[Extracted records]
━━━━━━━━━━

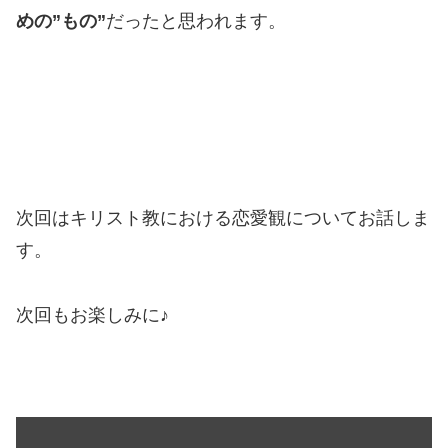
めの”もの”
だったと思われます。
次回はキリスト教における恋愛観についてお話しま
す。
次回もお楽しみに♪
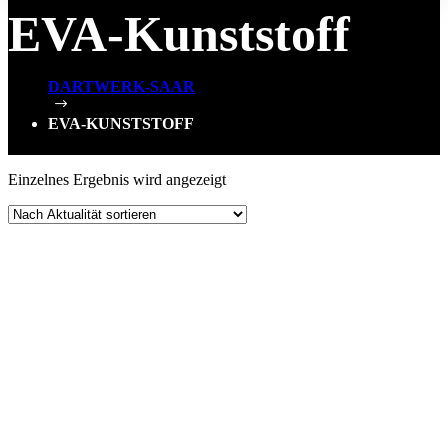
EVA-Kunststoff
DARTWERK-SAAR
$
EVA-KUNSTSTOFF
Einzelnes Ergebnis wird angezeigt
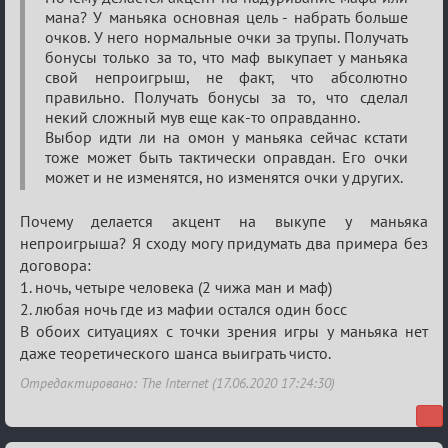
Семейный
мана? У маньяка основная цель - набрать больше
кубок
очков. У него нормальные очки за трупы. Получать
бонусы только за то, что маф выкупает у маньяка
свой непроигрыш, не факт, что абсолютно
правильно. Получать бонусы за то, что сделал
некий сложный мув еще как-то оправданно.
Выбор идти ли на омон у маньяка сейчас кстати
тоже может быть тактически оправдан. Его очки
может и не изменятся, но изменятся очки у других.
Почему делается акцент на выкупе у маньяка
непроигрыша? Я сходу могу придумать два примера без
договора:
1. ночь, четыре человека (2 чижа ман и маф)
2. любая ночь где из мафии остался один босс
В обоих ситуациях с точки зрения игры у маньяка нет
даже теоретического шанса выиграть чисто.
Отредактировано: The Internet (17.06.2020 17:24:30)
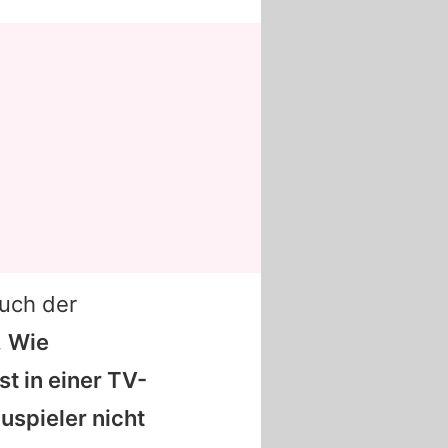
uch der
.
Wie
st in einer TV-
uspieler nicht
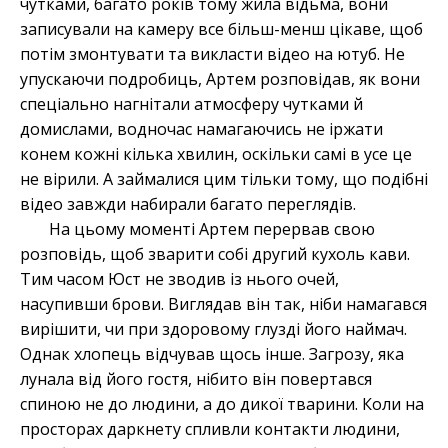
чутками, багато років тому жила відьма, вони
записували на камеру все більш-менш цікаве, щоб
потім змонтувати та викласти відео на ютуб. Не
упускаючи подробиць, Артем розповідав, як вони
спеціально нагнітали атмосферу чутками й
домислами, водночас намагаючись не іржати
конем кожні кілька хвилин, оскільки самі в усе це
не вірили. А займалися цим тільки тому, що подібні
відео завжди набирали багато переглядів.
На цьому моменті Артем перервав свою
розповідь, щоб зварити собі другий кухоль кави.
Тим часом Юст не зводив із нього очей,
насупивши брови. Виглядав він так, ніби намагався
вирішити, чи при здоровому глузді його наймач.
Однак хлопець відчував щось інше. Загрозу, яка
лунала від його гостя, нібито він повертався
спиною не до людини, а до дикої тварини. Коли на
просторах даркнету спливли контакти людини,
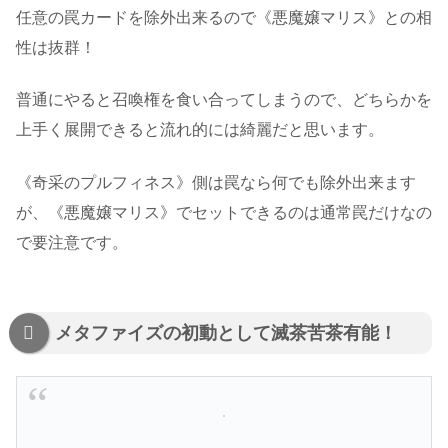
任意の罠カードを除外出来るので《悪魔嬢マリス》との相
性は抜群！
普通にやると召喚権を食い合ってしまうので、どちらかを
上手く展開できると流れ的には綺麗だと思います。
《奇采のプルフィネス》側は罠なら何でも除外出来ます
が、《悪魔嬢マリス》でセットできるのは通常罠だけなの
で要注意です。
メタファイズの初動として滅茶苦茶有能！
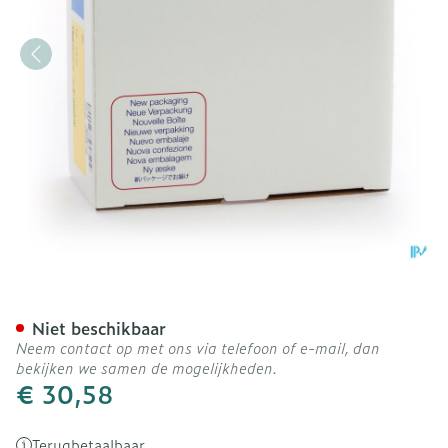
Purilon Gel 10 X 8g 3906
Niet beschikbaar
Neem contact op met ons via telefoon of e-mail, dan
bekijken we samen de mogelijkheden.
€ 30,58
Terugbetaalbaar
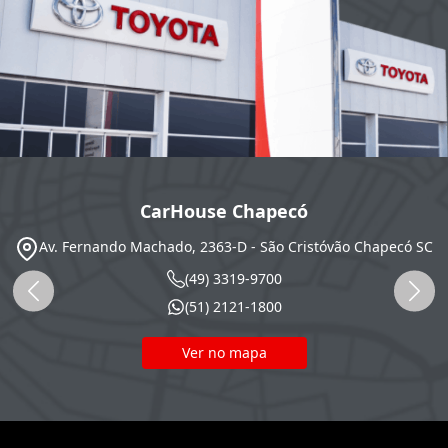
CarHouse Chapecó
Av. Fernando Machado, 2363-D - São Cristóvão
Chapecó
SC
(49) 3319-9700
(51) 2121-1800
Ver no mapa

━━━━━━━━━━

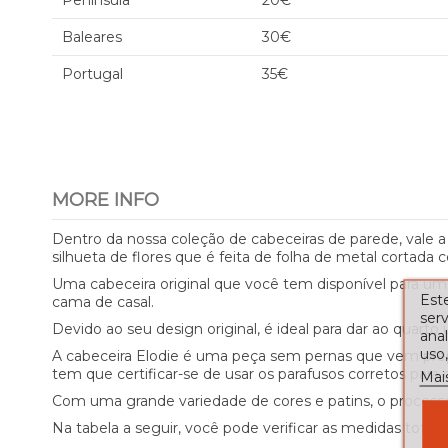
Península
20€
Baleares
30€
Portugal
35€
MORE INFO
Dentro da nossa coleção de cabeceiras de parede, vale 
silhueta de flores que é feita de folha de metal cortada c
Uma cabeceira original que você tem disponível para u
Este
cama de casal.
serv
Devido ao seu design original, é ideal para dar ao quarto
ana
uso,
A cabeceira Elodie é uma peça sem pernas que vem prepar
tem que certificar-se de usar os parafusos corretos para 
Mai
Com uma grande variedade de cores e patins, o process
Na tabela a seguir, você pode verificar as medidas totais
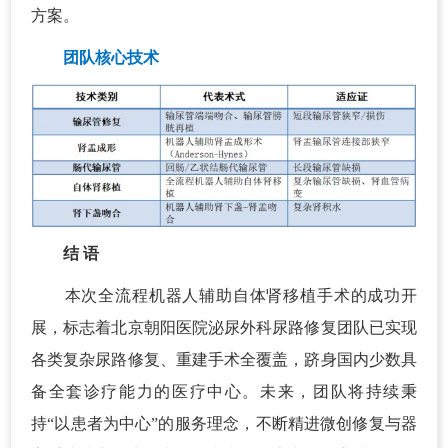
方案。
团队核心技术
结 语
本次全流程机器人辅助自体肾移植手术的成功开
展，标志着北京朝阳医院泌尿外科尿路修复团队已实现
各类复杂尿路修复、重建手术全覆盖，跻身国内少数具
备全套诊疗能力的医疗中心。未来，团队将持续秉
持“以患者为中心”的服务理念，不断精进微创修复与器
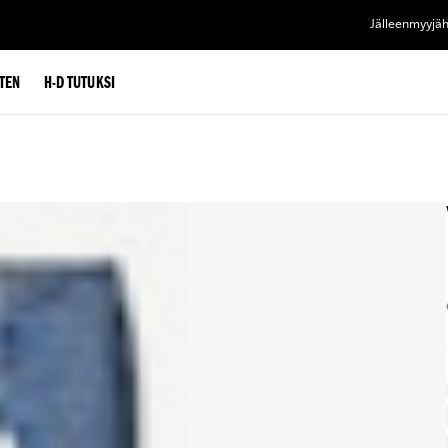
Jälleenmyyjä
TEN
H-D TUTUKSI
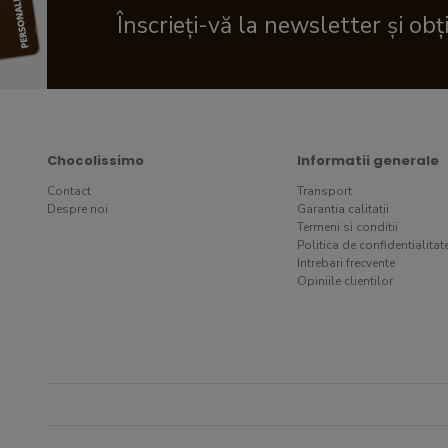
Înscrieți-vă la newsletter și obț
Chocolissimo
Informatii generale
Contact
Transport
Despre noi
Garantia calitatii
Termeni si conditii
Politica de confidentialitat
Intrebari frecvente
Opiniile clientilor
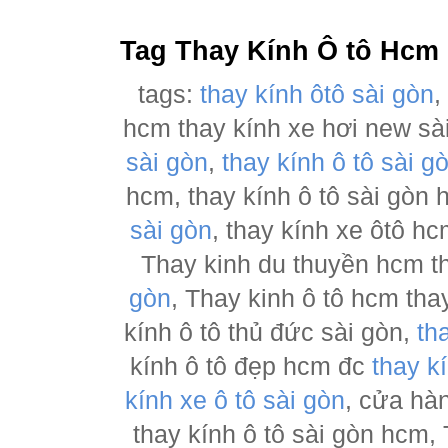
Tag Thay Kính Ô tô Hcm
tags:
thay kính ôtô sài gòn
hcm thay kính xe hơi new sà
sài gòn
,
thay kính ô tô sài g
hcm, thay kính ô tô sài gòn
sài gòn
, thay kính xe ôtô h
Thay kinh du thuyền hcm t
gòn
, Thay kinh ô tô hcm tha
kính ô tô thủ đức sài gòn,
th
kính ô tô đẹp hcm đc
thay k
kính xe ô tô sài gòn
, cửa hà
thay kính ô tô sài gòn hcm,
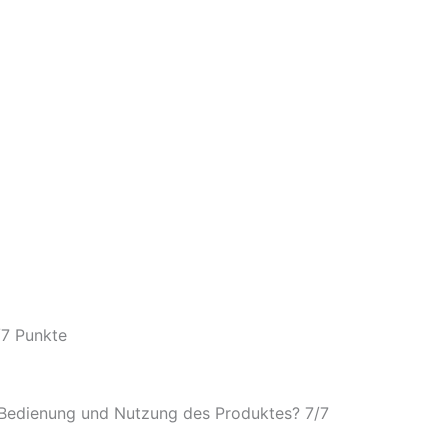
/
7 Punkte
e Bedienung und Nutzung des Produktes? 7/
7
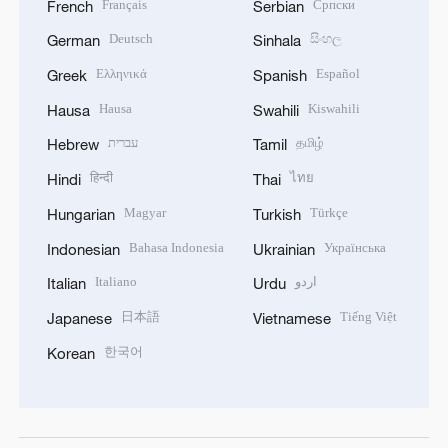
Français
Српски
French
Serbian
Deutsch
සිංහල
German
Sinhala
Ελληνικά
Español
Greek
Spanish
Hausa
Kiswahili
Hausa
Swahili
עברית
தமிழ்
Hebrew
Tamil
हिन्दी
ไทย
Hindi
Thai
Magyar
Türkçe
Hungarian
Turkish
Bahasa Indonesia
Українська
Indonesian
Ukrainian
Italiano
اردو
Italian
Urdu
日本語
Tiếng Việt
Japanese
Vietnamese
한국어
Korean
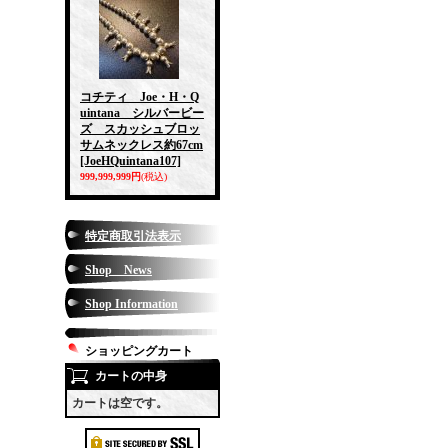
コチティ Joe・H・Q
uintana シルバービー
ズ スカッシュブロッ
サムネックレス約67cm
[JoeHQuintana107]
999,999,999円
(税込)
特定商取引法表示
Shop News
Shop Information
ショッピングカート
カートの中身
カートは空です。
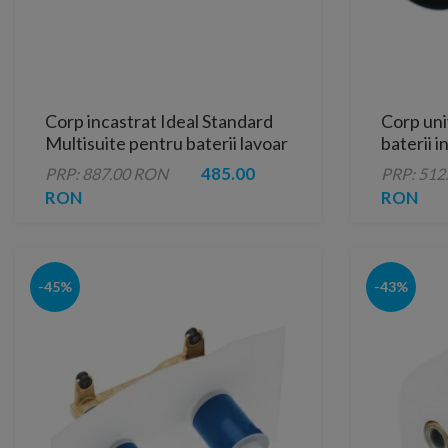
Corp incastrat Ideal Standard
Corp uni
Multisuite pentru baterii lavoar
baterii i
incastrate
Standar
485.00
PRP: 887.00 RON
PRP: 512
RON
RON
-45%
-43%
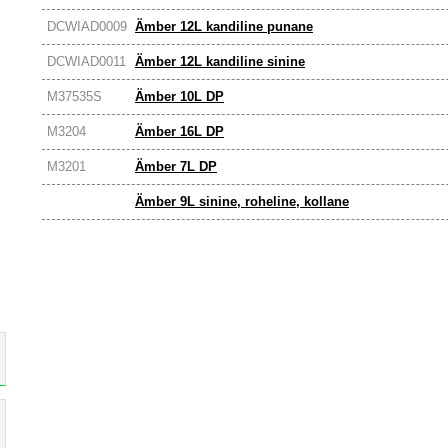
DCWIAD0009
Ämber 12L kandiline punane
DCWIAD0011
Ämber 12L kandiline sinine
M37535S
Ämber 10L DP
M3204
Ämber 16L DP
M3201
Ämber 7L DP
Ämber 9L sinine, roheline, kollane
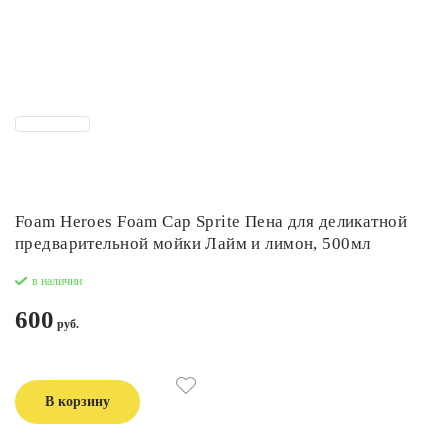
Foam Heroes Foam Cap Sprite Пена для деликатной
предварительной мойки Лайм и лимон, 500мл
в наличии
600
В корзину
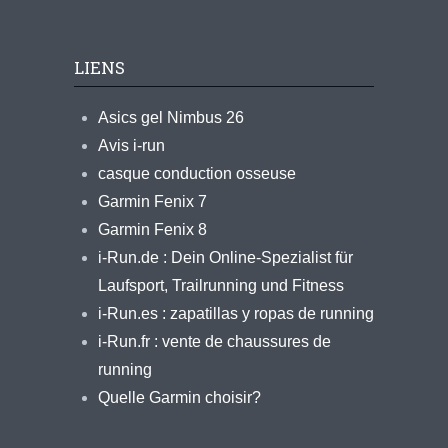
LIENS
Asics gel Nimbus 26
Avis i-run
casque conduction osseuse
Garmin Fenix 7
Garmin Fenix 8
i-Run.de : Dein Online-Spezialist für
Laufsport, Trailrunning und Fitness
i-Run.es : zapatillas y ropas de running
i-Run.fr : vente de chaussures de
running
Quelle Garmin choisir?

━━━━━━━━━━

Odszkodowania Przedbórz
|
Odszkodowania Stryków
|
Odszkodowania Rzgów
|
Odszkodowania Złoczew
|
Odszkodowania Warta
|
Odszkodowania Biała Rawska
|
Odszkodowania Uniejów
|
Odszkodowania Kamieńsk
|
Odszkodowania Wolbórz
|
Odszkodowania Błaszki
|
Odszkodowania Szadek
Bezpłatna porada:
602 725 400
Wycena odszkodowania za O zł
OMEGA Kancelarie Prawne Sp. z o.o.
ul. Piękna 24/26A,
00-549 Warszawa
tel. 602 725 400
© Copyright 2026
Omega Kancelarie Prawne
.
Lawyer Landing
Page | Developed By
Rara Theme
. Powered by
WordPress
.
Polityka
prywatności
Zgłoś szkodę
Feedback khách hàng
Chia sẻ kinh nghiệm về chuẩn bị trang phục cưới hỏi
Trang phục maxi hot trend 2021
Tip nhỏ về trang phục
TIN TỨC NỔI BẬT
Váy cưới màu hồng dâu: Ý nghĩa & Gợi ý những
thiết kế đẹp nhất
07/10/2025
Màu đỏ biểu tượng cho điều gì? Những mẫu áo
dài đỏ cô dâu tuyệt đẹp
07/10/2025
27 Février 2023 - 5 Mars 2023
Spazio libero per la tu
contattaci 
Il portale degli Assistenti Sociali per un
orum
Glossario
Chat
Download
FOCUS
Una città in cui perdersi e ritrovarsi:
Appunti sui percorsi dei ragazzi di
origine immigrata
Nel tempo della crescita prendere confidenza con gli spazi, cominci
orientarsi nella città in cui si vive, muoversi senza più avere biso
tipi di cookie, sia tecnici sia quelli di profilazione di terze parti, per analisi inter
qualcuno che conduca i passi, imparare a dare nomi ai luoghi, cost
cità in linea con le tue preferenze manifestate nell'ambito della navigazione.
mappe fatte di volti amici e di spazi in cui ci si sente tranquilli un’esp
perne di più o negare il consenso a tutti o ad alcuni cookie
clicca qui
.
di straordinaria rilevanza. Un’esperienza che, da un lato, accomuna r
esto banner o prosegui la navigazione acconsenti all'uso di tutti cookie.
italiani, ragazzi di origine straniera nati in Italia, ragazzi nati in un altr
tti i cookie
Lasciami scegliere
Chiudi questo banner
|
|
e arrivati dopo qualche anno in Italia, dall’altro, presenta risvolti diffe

━━━━━━━━━━

Exercise requirements:
Copy out the lines from the one containing "Înscrieți-vă la newsletter și obț" through the one containing "Opiniile clientilor", word for word.

Expected answer:
Înscrieți-vă la newsletter și obț
Chocolissimo
Informatii generale
Contact
Transport
Despre noi
Garantia calitatii
Termeni si conditii
Politica de confidentialitat
Intrebari frecvente
Opiniile clientilor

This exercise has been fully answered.